Context: The “Civilized” mechanic in Victoria 2 won’t be coming back in 3. It was an arbitrary system which gave “uncivs” (countries that haven’t westernized) maluses and an inability to access the normal research “tree”.
Instead, the countries in question will be modeled after their actual circumstances that put them at a disadvantage to Western powers (agrarian society, decentralization, no infrastructure, poor literacy, etc). You know, a materialistic approach that’s in line with the rest of the game.
Also, white chuds won’t shut up about some capeshit that came out years ago and it’s hilarious.
One of my favorite quotes on civilization is from Anthropologist Margaret Mead when she was asked by a student what she considered to be the first sign of civilization in a culture. This is an excerpt from Ira Byock’s The Best Care Possible: A Physician’s Quest to Transform Care Through the End of Life:
Mead said that the first sign of civilization in an ancient culture was a femur (thighbone) that had been broken and then healed. Mead explained that in the animal kingdom, if you break your leg, you die. You cannot run from danger, get to the river for a drink or hunt for food. You are meat for prowling beasts. No animal survives a broken leg long enough for the bone to heal. A broken femur that has healed is evidence that someone has taken time to stay with the one who fell, has bound up the wound, has carried the person to safety and has tended the person through recovery. Helping someone else through difficulty is where civilization starts. We are at our best when we serve others.
A civilization does not exist to build riches, expand its domain, advance technologically, or enforce its will upon other civilizations. All of these are cultures within civilization, but not civilization itself. Civilization, at its core, is a method to care for others and ensure a better quality of life.

PROVIDED RECORDS ▸

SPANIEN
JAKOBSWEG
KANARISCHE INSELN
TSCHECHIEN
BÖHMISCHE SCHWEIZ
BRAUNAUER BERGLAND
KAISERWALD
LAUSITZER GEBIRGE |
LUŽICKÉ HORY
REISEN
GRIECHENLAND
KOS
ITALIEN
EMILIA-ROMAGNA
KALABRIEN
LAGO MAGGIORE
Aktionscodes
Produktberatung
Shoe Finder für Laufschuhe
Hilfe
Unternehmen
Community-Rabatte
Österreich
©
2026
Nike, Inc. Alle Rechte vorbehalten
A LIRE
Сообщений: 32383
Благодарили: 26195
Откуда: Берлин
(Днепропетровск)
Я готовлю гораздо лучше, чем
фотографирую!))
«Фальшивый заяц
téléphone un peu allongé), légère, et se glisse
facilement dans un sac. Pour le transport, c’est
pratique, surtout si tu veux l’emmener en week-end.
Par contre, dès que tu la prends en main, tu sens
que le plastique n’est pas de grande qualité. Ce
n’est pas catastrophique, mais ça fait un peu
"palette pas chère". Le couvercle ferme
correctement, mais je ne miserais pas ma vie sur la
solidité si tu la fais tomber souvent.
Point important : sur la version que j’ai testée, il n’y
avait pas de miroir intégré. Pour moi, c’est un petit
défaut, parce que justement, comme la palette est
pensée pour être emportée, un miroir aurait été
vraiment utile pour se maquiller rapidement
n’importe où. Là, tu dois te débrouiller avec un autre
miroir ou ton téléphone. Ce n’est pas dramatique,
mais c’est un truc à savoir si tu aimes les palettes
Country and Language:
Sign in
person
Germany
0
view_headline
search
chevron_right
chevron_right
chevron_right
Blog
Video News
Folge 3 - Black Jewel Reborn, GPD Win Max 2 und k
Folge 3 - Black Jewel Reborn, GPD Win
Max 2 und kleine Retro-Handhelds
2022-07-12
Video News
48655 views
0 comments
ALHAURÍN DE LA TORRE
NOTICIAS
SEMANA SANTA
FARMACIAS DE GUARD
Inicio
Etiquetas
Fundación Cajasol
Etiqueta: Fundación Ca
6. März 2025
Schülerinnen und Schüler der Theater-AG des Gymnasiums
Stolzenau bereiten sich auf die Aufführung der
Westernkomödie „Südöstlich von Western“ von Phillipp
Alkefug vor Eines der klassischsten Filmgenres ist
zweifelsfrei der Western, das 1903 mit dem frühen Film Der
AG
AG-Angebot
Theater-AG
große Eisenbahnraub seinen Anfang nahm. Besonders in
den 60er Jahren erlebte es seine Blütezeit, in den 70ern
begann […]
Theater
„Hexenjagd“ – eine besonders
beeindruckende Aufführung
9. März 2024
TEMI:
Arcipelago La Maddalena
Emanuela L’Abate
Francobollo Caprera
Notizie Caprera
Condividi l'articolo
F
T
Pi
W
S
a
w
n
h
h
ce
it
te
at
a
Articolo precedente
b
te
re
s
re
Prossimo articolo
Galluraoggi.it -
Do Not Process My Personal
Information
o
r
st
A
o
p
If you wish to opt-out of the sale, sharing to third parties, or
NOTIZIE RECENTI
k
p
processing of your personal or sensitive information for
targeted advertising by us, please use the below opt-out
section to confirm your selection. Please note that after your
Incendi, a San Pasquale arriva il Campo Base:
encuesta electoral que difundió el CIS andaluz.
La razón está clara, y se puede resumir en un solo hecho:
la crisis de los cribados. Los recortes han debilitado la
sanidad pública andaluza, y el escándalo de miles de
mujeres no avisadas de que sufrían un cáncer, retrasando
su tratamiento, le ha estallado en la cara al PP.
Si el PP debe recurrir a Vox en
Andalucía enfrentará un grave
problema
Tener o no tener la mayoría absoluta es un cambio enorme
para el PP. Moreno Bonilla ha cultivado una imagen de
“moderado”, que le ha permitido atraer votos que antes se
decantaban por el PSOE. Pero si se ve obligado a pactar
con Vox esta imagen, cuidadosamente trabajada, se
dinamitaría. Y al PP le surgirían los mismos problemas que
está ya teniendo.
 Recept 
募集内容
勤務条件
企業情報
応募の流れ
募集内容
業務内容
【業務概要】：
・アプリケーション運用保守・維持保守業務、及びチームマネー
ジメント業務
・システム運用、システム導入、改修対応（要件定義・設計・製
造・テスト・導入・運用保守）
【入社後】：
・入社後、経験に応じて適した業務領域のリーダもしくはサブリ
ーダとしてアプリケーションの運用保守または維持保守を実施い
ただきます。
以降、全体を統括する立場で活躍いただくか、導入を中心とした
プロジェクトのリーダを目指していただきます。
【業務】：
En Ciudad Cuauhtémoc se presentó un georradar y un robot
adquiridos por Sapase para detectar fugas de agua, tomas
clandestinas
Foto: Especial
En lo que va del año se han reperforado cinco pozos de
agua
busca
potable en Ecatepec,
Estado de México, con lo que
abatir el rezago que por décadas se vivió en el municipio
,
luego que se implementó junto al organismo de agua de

BRIEF ▸
Set down the whole post about civilization and Victoria 3 again, word for word.

EXERCISE RESPONSE ▸
Context: The “Civilized” mechanic in Victoria 2 won’t be coming back in 3. It was an arbitrary system which gave “uncivs” (countries that haven’t westernized) maluses and an inability to access the normal research “tree”.
Instead, the countries in question will be modeled after their actual circumstances that put them at a disadvantage to Western powers (agrarian society, decentralization, no infrastructure, poor literacy, etc). You know, a materialistic approach that’s in line with the rest of the game.
Also, white chuds won’t shut up about some capeshit that came out years ago and it’s hilarious.
One of my favorite quotes on civilization is from Anthropologist Margaret Mead when she was asked by a student what she considered to be the first sign of civilization in a culture. This is an excerpt from Ira Byock’s The Best Care Possible: A Physician’s Quest to Transform Care Through the End of Life:
Mead said that the first sign of civilization in an ancient culture was a femur (thighbone) that had been broken and then healed. Mead explained that in the animal kingdom, if you break your leg, you die. You cannot run from danger, get to the river for a drink or hunt for food. You are meat for prowling beasts. No animal survives a broken leg long enough for the bone to heal. A broken femur that has healed is evidence that someone has taken time to stay with the one who fell, has bound up the wound, has carried the person to safety and has tended the person through recovery. Helping someone else through difficulty is where civilization starts. We are at our best when we serve others.
A civilization does not exist to build riches, expand its domain, advance technologically, or enforce its will upon other civilizations. All of these are cultures within civilization, but not civilization itself. Civilization, at its core, is a method to care for others and ensure a better quality of life.